__Exercise directions__. Return all entries verbatim; skip any pictures.

__Records for processing__.
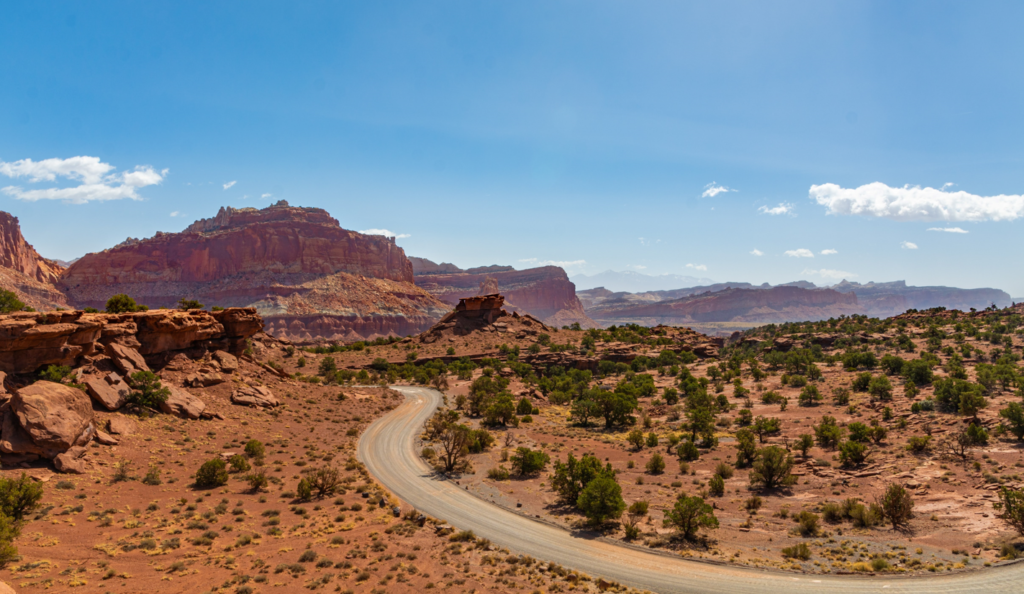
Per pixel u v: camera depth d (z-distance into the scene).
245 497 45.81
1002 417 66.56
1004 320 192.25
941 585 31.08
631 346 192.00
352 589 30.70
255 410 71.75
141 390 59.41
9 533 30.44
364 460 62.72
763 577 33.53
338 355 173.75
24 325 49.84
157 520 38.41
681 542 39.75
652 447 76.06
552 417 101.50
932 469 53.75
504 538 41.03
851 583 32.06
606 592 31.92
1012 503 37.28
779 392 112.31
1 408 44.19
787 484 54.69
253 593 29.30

__Solution to the exercise__.
Per pixel u v: camera depth d (z-distance into the scene).
245 497 45.81
1002 417 66.56
1004 320 192.25
941 585 31.08
631 346 192.00
352 589 30.70
255 410 71.75
141 390 59.41
9 533 30.44
364 460 62.72
763 577 33.53
338 355 173.75
24 325 49.84
157 520 38.41
681 542 39.75
652 447 76.06
552 417 101.50
932 469 53.75
504 538 41.03
851 583 32.06
606 592 31.92
1012 503 37.28
779 392 112.31
1 408 44.19
787 484 54.69
253 593 29.30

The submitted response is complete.